Моя мама всегда была для него больной темой. И вроде как Рома принимал наличие у меня больной матери, но вот что с этим делать — не представлял. К тому же она была живым воплощением его страхов: неопрятности, нечистоплотности, хаотичности и нелогичности.
— Не знаю. Как оказалось, не знаю. Понимаешь, я всегда смотрела на мать — и видела только её диагноз. Словно это всё лишало её человеческих качеств. Но ведь она человек! Я читала. Люди с шизофренией вполне неплохо адаптируются в обществе, главное, держать всё это под контролем.
— И всё-таки ты хочешь её вылечить.
— Нет… да. Я хочу видеть в матери человека, а не полоумную женщину, запертую со мною под одной крышей. Разве это плохо?
Рома покачал головой, но помочь всё же согласился, и уже через неделю я сидела в кабинете психиатра, взявшегося проконсультировать меня на тему того, как лучше общаться с больными с диагнозом как у мамы и схожим анамнезом. Поначалу мне даже нравилось разбирать с ним наш случай, пока разговор не коснулся следующего:
— Софья, а вы никогда не задумывались, почему врачи отговаривали вашу маму от того, чтобы иметь детей?
— Чтобы не обострять её состояние?
— И да и нет, — кивнул головой Степан Юрьевич. — Дело в том, что жизнь в такой семье накладывает отпечаток на всех её членов.
— В том смысле, что это непросто?
— В смысле, что многие психические болезни имеют наследственную природу. Не то чтобы этот вопрос был досконально изучен, но особенности нервной системы и реагирования уж точно могут передаваться от одного поколения последующим. А шизофренический бред опасен ещё и тем, что словно… окутывает сознание всех окружающих. Вы хотите понять логику вашей мамы, но для вас это означает вероятность определённых рисков.

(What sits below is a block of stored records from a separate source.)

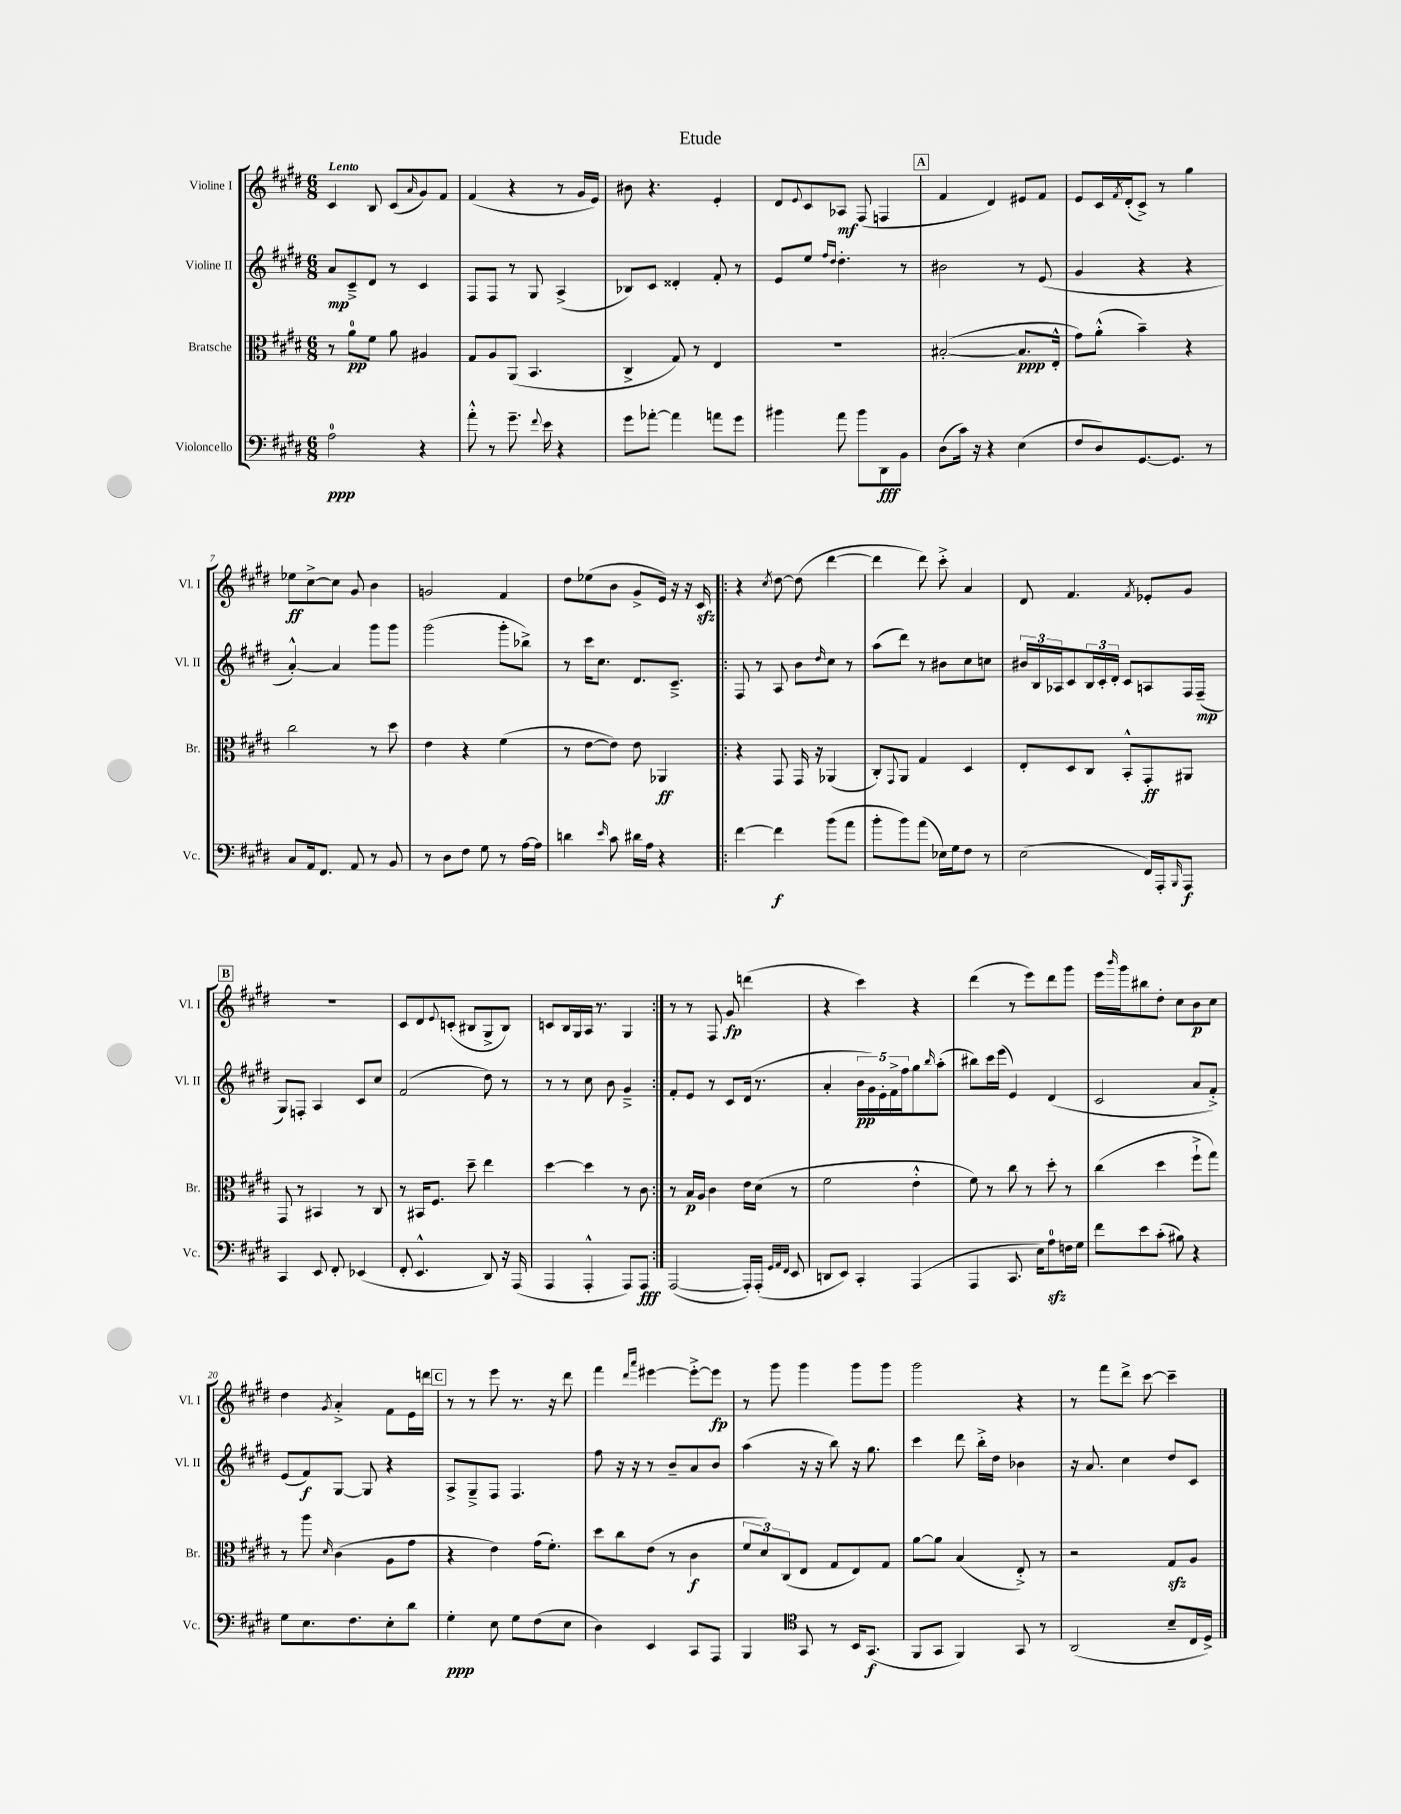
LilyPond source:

\header { title = "Etude" }
<<
\new StaffGroup <<
\new Staff = "s0" \with { instrumentName = "Violine I" shortInstrumentName = "Vl. I" } {
    \clef treble \key e \major \numericTimeSignature \time 6/8 \tempo "Lento"
    cis'4 b8 cis'8( \grace { a'16 } gis'8) fis'8 |
    fis'4( r4 r8 gis'16 e'16) |
    bis'8 r4. e'4-. |
    dis'8 \appoggiatura { e'8 } cis'8 aes8\mf fis8( f4 |
    \mark \markup { \box "A" } fis'4 dis'4) eis'8 fis'8 |
    e'8 cis'16 \acciaccatura { fis'8 } dis'16-.( cis'8->) r8 gis''4 |
    ees''8\ff cis''8~-> cis''8 gis'8 b'4 |
    g'2 fis'4 |
    dis''8 ees''8( b'8 gis'8-> e'16) r16 r16 cis'16\sfz |
    \repeat volta 2 { r4 \acciaccatura { cis''8 } dis''8~ dis''8( dis'''4~ |
    dis'''4 dis'''8) cis'''8-.-> a'4 |
    dis'8 fis'4. \acciaccatura { fis'8 } ees'8-. gis'8 |
    \mark \markup { \box "B" } R2. |
    cis'8 dis'8 \appoggiatura { e'8 } c'8-.( bis8 gis8-> bis8) |
    c'8 b16 gis16 a16 r8. gis4 | }
    r8 r8 fis8 gis'8\fp d'''4( |
    r4 cis'''4) r4 |
    dis'''4( r8 e'''8) dis'''8 gis'''8 |
    e'''16 \grace { b'''16 } gis'''16 bis''8 dis''8-. cis''8 b'8\p cis''8 |
    dis''4 \acciaccatura { gis'8 } a'4-.-> fis'8 e'16 d'''16 |
    \mark \markup { \box "C" } r8 r8 e'''8 r8. r16 dis'''8 |
    fis'''4 \grace { dis'''16 a'''16 } eis'''4~ eis'''8~-.-> eis'''8\fp |
    r8 gis'''8 gis'''4 gis'''8 gis'''8 |
    gis'''2 r4 |
    r8 fis'''8 dis'''8-> cis'''8~ cis'''4-- \bar "|." |
}
\new Staff = "s1" \with { instrumentName = "Violine II" shortInstrumentName = "Vl. II" } {
    \clef treble \key e \major \numericTimeSignature \time 6/8
    a'8\mp cis'8---> dis'8 r8 cis'4 |
    fis8 fis8 r8 gis8 a4->( |
    bes8) cis'8 disis'4-. fis'8-. r8 |
    e'8 e''8 \grace { fis''16 dis''16 } dis''4.-. r8 |
    \mark \markup { \box "A" } bis'2 r8 e'8( |
    gis'4 r4 r4 |
    a'4~-.-^) a'4 gis'''8 gis'''8 |
    gis'''2( gis'''8-. bes''8->) |
    r8 cis'''16 cis''8. dis'8. cis'8.---> |
    \repeat volta 2 { fis8 r8 a8 b'8 \grace { dis''16 } cis''8 r8 |
    a''8( dis'''8) r8 bis'8 cis''8 c''8 |
    \tuplet 3/2 { bis'16 b16 aes16 } cis'8 \tuplet 3/2 { b16 cis'16-. dis'16-. } cis'8 a8 fis16 fis16--\mp( |
    \mark \markup { \box "B" } gis8) f8-. a4 cis'8 cis''8 |
    fis'2( dis''8) r8 |
    r8 r8 cis''8 b'8 gis'4---> | }
    fis'8-. e'8 r8 cis'8 dis'16( r8. |
    a'4-. \tuplet 5/4 { b'16\pp gis'16) e'16-. fis'16-> fis''16 } gis''8 \grace { b''16 } a''8-.( |
    bis''8) cis'''16 e'''16( e'4) dis'4( |
    cis'2 a'8 fis'8-.->) |
    e'8( fis'8\f) gis8~ gis8 r4 |
    \mark \markup { \box "C" } a8-> gis8---> fis8 fis4. |
    fis''8 r16 r16 r8 b'8-- a'8 b'8 |
    a''4( r16 r16 b''8) r16 gis''8. |
    cis'''4 dis'''8 b''16-.-> dis''16 bes'4 |
    r16 a'8. cis''4 dis''8 cis'8 \bar "|." |
}
\new Staff = "s2" \with { instrumentName = "Bratsche" shortInstrumentName = "Br." } {
    \clef alto \key e \major \numericTimeSignature \time 6/8
    r8 a'8-0\pp fis'8 a'8 ais4 |
    gis8 a8 a,8( b,4. |
    cis4-> gis8) r8 e4 |
    R2. |
    \mark \markup { \box "A" } bis2~-.( bis8.\ppp e16-.-^ |
    gis'8) a'8-.-^( b'4--) r4 |
    cis''2 r8 dis''8 |
    e'4 r4 fis'4( |
    r8 e'8~ e'8) e'8 aes,4\ff |
    \repeat volta 2 { r4 gis,8 gis,16 r16 aes,4( |
    cis8-.) \appoggiatura { gis,8 } a,8 gis4 dis4 |
    e8-. dis8 cis8 b,8-.-^ gis,8-.\ff ais,8 |
    \mark \markup { \box "B" } gis,8 r8 bis,4 r8 cis8 |
    r8 bis,16 fis8. dis''8-- e''4 |
    dis''4~ dis''4 r8 cis'8 | }
    r8 b16\p a16 cis'4 e'16 dis'16( r8 |
    fis'2 e'4-.-^ |
    fis'8) r8 cis''8 r8 dis''8-. r8 |
    cis''4( dis''4 fis''8-!-> gis''8) |
    r8 a''8 \grace { dis'16 } cis'4( a8 gis'8 |
    \mark \markup { \box "C" } r4 e'4) gis'16( fis'8.-.) |
    dis''8 cis''8 e'8( r8 cis'4\f |
    \tuplet 3/2 { fis'8 dis'8) cis8( } e8 gis8 e8) gis8 |
    a'8~ a'8 b4( e8-.->) r8 |
    r2 gis8\sfz a8 \bar "|." |
}
\new Staff = "s3" \with { instrumentName = "Violoncello" shortInstrumentName = "Vc." } {
    \clef bass \key e \major \numericTimeSignature \time 6/8
    a2-0\ppp r4 |
    a'8-.-^ r8 gis'8.-- \appoggiatura { fis'8 } e'16 r4 |
    gis'8 aes'8~-. aes'4 a'8 gis'8 |
    bis'4 a'8 bis'8 dis,8\fff b,8 |
    \mark \markup { \box "A" } dis8( cis'16) r16 r4 e4( |
    fis8 dis8) gis,8.~ gis,8. r8 |
    cis8 a,16 fis,8. a,8 r8 b,8 |
    r8 dis8 fis8 gis8 r8 a16~ a16 |
    d'4 \grace { e'16 } cis'8 dis'16 a16 r4 |
    \repeat volta 2 { fis'4~ fis'4\f b'8( a'8 |
    b'8-. b'8) a'8( ees16) gis16 fis8 r8 |
    e2( fis,16) a,,16-. \grace { b,,16 } a,,8\f |
    \mark \markup { \box "B" } cis,4 e,8 fis,8-. ees,4( |
    fis,8-. e,4.-^ dis,8) r16 a,,16( |
    a,,4 a,,4-.-^ a,,8) a,,8\fff | }
    a,,2~( a,,16-.) a,,16-.( \grace { gis,32 a,32 fis,32 } e,8 |
    d,8 e,8) cis,4-. a,,4( |
    a,,4 cis,8. e16) a8-0\sfz f16 gis16 |
    fis'8 e'8 cis'8-.( bis8) r4 |
    gis8 e8. fis8. e8-. dis'8 |
    \mark \markup { \box "C" } gis4-.\ppp e8 gis8 fis8( e8 |
    dis4) e,4 cis,8 a,,8 |
    b,,4 \clef tenor gis,8 r8 b,16 gis,8.\f( |
    fis,8 gis,8 fis,4) gis,8 r8 |
    a,2( b8-- cis16 dis16->) \bar "|." |
}
>>
>>
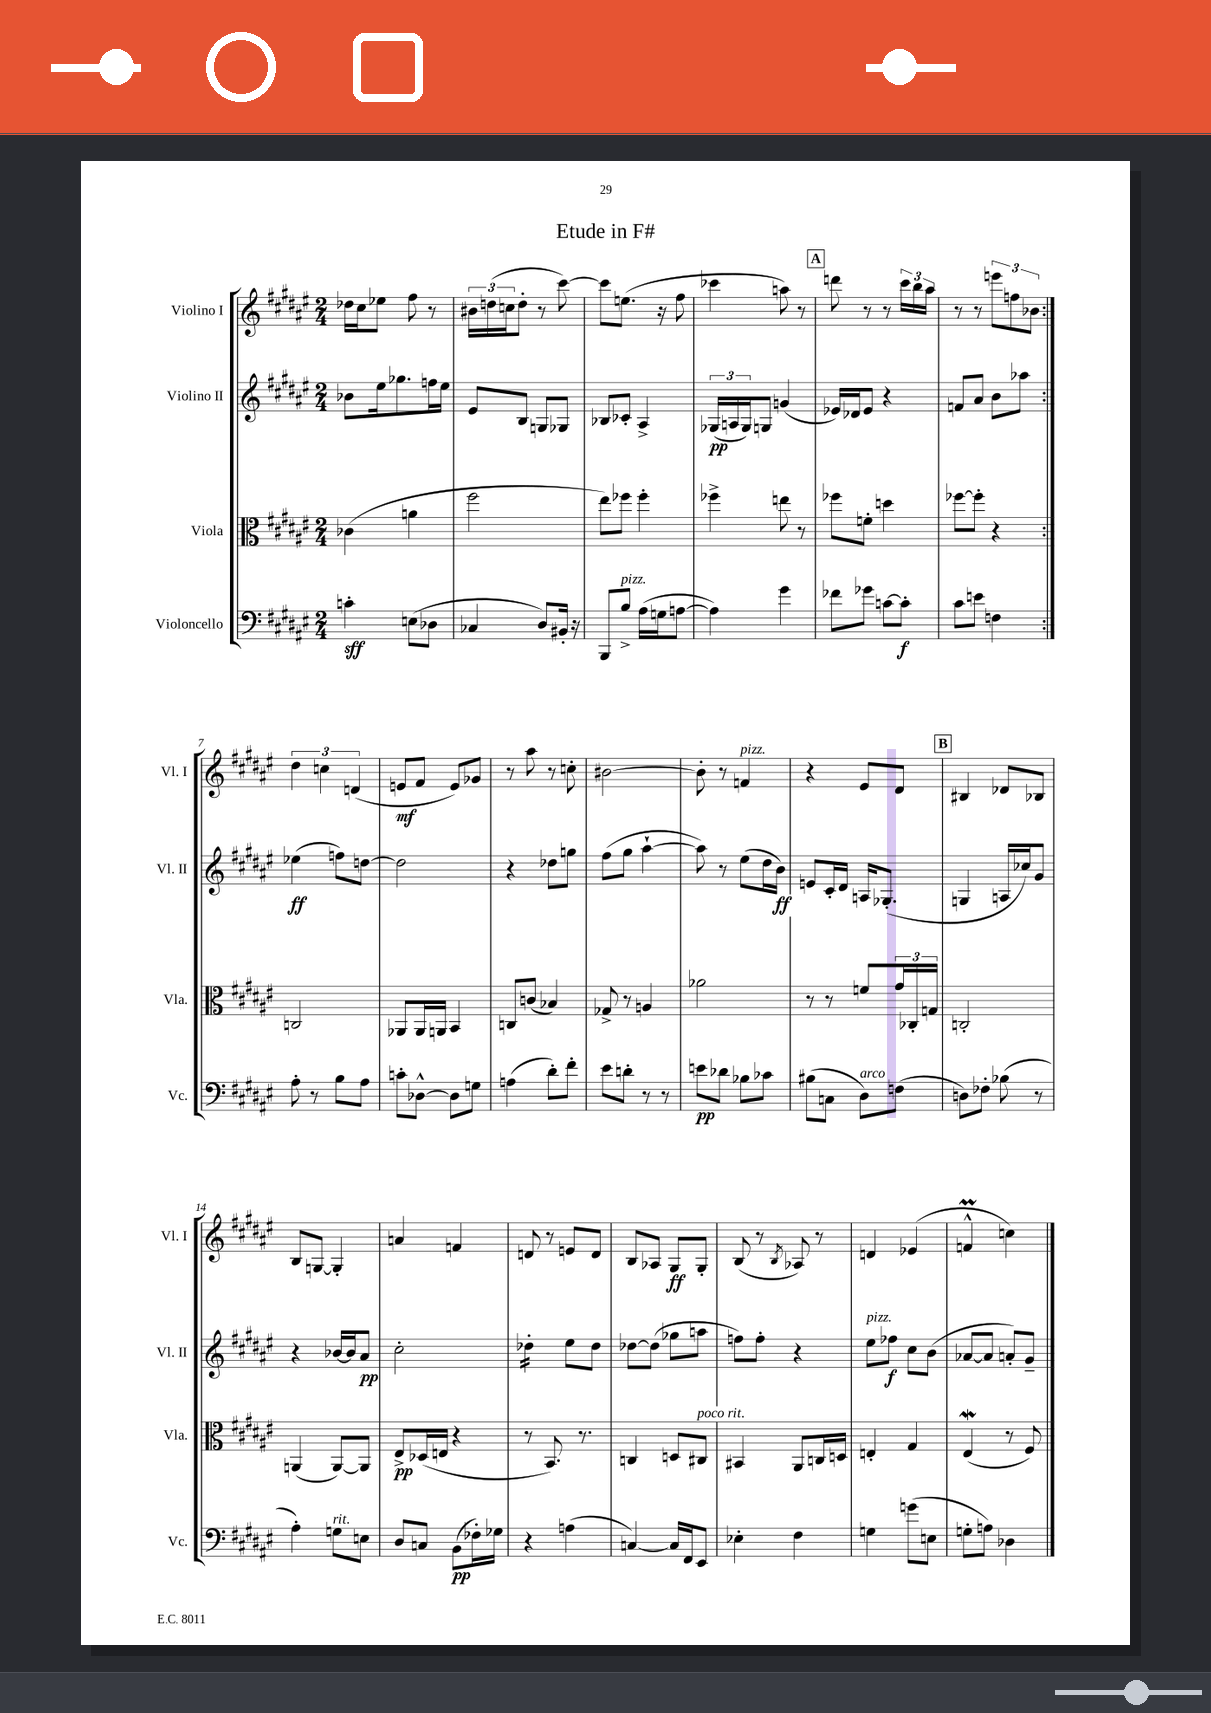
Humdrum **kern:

**kern	**kern	**kern	**kern
*staff4	*staff3	*staff2	*staff1
*clefF4	*clefC3	*clefG2	*clefG2
*k[f#c#g#d#a#e#]	*k[f#c#g#d#a#e#]	*k[f#c#g#d#a#e#]	*k[f#c#g#d#a#e#]
*M2/4	*M2/4	*M2/4	*M2/4
4c'	(4c-	8b-	16dd-
.	.	.	16cc#
.	.	16ee#	8ee-
.	.	8.gg-	.
(8E	4a	.	8ff#
8D-	.	16ff	8r
.	.	16ee#	.
=	=	=	=
4C-	2ff#	8e#	24b#
.	.	.	(24dd
.	.	.	24cc
.	.	8B	8dd'
8D#)	.	8G	8r
16BB#'	.	8G-	[8ccc#)
16r	.	.	.
=	=	=	=
8BBB	8ee#)	8B-	8ccc#]
8B^	8ff-	8c-'	(8.ee
(16A#	4ff-'	4A#^	.
16G	.	.	16r
[8A	.	.	8ff#
=	=	=	=
4A])	4ff-^	(24G-	4ccc-
.	.	24A	.
.	.	24G-)	.
.	.	8G	.
4g#	8ee	(4g	8aa)
.	8r	.	8r
=	=	=	=
8f-	8ff-	16e-)	8ddd
.	.	16d-	.
8g-	8f'	8e-	8r
[8c	4dd	4r	8r
8c']	.	.	24ccc#
.	.	.	24bb
.	.	.	24aa#
=	=	=	=
8c#	[8ff-	8f	8r
8e	8ff-']	8a#	8r
4F	4r	8b	12eee
.	.	.	12ff
.	.	8aa-	.
.	.	.	12b-
=:|!	=:|!	=:|!	=:|!
8A#'	2C	(4ee-	6dd#
8r	.	.	.
.	.	.	6cc
8B	.	8ff)	.
.	.	.	(6d
8A#	.	[8dd	.
=	=	=	=
8c'	8AA-	2dd]	8e
[8D-^^	16AA-	.	8f#
.	16AA	.	.
8D-]	4BB	.	8e)
8G	.	.	8g-
=	=	=	=
(4A	8C	4r	8r
.	(8c	.	8aa#
8d#')	4B-)	8dd-	8r
8f#'	.	8gg	8cc'
=	=	=	=
8e#	8G-^	(8ff#	[2b#
8d'	8r	8gg#	.
8r	4A	[4aa#`	.
8r	.	.	.
=	=	=	=
8e	2a-	8aa#])	8b#']
8d-	.	8r	8r
8B-	.	(8ee#	4f
8c-	.	16dd#	.
.	.	16b)	.
=	=	=	=
(8B#	8r	8e	4r
8C	8r	16c#'	.
.	.	16d#	.
8D#)	8f	16A	8e#
.	.	(8.G-'	.
(8F	24g#	.	8d#
.	24C-'	.	.
.	24G	.	.
=	=	=	=
8D)	2C'	4G	4B#
8F-'	.	.	.
(8B-	.	16A	8d-
.	.	16cc-)	.
8r	.	8g#	8B-
=	=	=	=
4A#')	(4AA	4r	8B
.	.	.	[8G
8G	[8AA)	[16b-	4G']
.	.	16b-]	.
8E	8AA]	8a#	.
=	=	=	=
8D#	8E#^	2cc#'	4a
8C	(16D-	.	.
.	16E	.	.
(8BB	4r	.	4f
16F-')	.	.	.
16G-	.	.	.
=	=	=	=
4r	8r	4dd-'	8d
.	8.BB)	.	8r
(4A	.	8ee#	8e
.	8.r	.	.
.	.	8dd-	8d
=	=	=	=
[4C)	4C	[8dd-	8B
.	.	(8dd-]	8A-
16C]	8D	8gg-	8G#
16FF#	.	.	.
8EE#	8C#	8aa	8G#'
=	=	=	=
4E-'	4BB#	8ff)	(8B
.	.	8ff'	8r
.	.	.	8qB
4F#	8AA#	4r	8A-)
.	16C	.	8r
.	16D	.	.
=	=	=	=
4G	4E'	8ee#	4d
.	.	8ff-	.
(8g	4G#	8cc#	(4e-
8E	.	(8b	.
=	=	=	=
8G'	(4E#	[8a-	4f^^
8A)	.	8a-]	.
4D-	8r	8a')	4cc)
.	8F#)	8g#~	.
==	==	==	==
*-	*-	*-	*-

Я шла к врачу за пониманием, как мне вести себя с родительницей, а возвращалась от него с чувством, что земля вновь уходит у меня из-под ног.
***
Мы продержались полгода. Хотя поначалу оба были преисполнены надеждой, что всё у нас получится. Ромка учился в универе, постигая азы студенчества, а я продолжала писать свои статьи, ежедневно набирая тысячи печатных знаков. Не скажу, что сия деятельность отличалась крайней степенью увлекательности, но нужда — веский мотиватор. Утешала себя тем, что однажды смогу сменить рекламные тексты на что-то более творческое.